■ Text segment:
■ ■ ■ ■ ■ ■ ■

I think I'll stick a p7 on it


----------



## snarfer (Aug 12, 2009)

I din't think about the PWM frequency problem. Maybe you could try using a very slow PWM. I mean not using the built in PWM generator, but just a timer interrupt that increments a counter. I know when you have just one of the units running it will be pretty quiet, but once you get a whole bunch of them in one room, well the noise of the fans might start to get annoying.

Also, are you generating your constant current for the LEDs with some sort of buck converters? There are some Arduino projects out there on the web that did some things that are pretty much MOSFET destruction machines.


----------



## marco1988 (Aug 12, 2009)

snarfer said:


> I din't think about the PWM frequency problem. Maybe you could try using a very slow PWM. I mean not using the built in PWM generator, but just a timer interrupt that increments a counter. I know when you have just one of the units running it will be pretty quiet, but once you get a whole bunch of them in one room, well the noise of the fans might start to get annoying.
> 
> Also, are you generating your constant current for the LEDs with some sort of buck converters? There are some Arduino projects out there on the web that did some things that are pretty much MOSFET destruction machines.

■ ■ ■ ■ ■ ■ ■

■ Work instructions: Can you write what comes next in the forum thread about PWM fan noise and LED drivers, starting after the last line shown? The entries come from a different source.

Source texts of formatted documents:
■ ■ ■ ■ ■ ■ ■

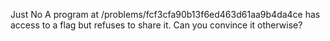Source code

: Just No
A program at /problems/fcf3cfa90b13f6ed463d61aa9b4da4ce has access to a flag but refuses to share it. Can you convince it otherwise?



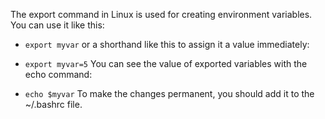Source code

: 
The export command in Linux is used for creating environment variables. You can use it like this:

- `export myvar`
or a shorthand like this to assign it a value immediately:

- `export myvar=5`
You can see the value of exported variables with the echo command:

- `echo $myvar`
To make the changes permanent, you should add it to the ~/.bashrc file.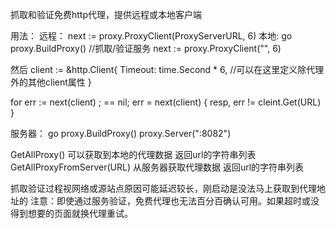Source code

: 抓取和验证免费http代理，提供远程或本地客户端

用法：
远程：
next := proxy.ProxyClient(ProxyServerURL, 6)
本地:
go proxy.BuildProxy() //抓取/验证服务
next := proxy.ProxyClient("", 6)

然后
client := &http.Client{
	Timeout: time.Second * 6, //可以在这里定义除代理外的其他client属性
}

for err := next(client) ; == nil; err = next(client) {
	resp, err != cleint.Get(URL)
}

服务器：
        go proxy.BuildProxy()
        proxy.Server(":8082")

GetAllProxy() 可以获取到本地的代理数据 返回url的字符串列表
GetAllProxyFromServer(URL) 从服务器获取代理数据 返回url的字符串列表

抓取验证过程视网络或源站点原因可能延迟较长，刚启动是没法马上获取到代理地址的
注意：即使通过服务验证，免费代理也无法百分百确认可用。如果超时或没得到想要的页面就换代理重试。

■ ■ ■ ■ ■ ■ ■

■ Reply:
please tell me more about these projects..

now i'm using lm317 to limit the current, and a small circuit that generates analog 450hz pwm, and this setup works flawlessly (but it's not so energy-efficient)

With arduino I think it would be ok to use an irf530 and lm317 as current limiter.. (or it's not ok?)

thank you very much.


----------



## marco1988 (Aug 24, 2009)

UPDATE:

beamshot with W, B, G @1A and R @ 700mA

astonishing!











color rendering is VERY VERY GOOD. (even better if I shut down Blues - not in these pics).











but.. heat dissipation is not sufficient, even with the fan at full speed. (it's a disaster!!!)

I'll cut out all the fins and use this heatsink as a copper plate to attach to a bigger hs.


----------



## John_Galt (Aug 24, 2009)

Looks like that has excellent color clarity. Even on the red's, which i've noticed tend to be lacking with most white LED's. Excellent idea! I hope you figure out your heatsinking problems. Good luck~​


----------



## snarfer (Aug 24, 2009)

Also you need to check out the heat dissipation on your PCB. You are using a linear dimming technique so the FETs will have to dissipate a lot of heat. Linear dimming is not recommended for power LEDs. Also check the temperature of the heatsink. What feels hot to you may actually be within tolerance.


----------



## uplite (Aug 24, 2009)

WOW, marco, _awesome_ project! :bow: 

I have a friend who lit his entire home theater with LED RGB clusters, DMX controlled, ~2 years ago...but they are _much_ lower power lights. Probably less than 100 lumens per cluster. I think he used about 20 of them. Color only. Halogens for white light.

You could light an entire room, color _and_ white, with just ONE of your arrays.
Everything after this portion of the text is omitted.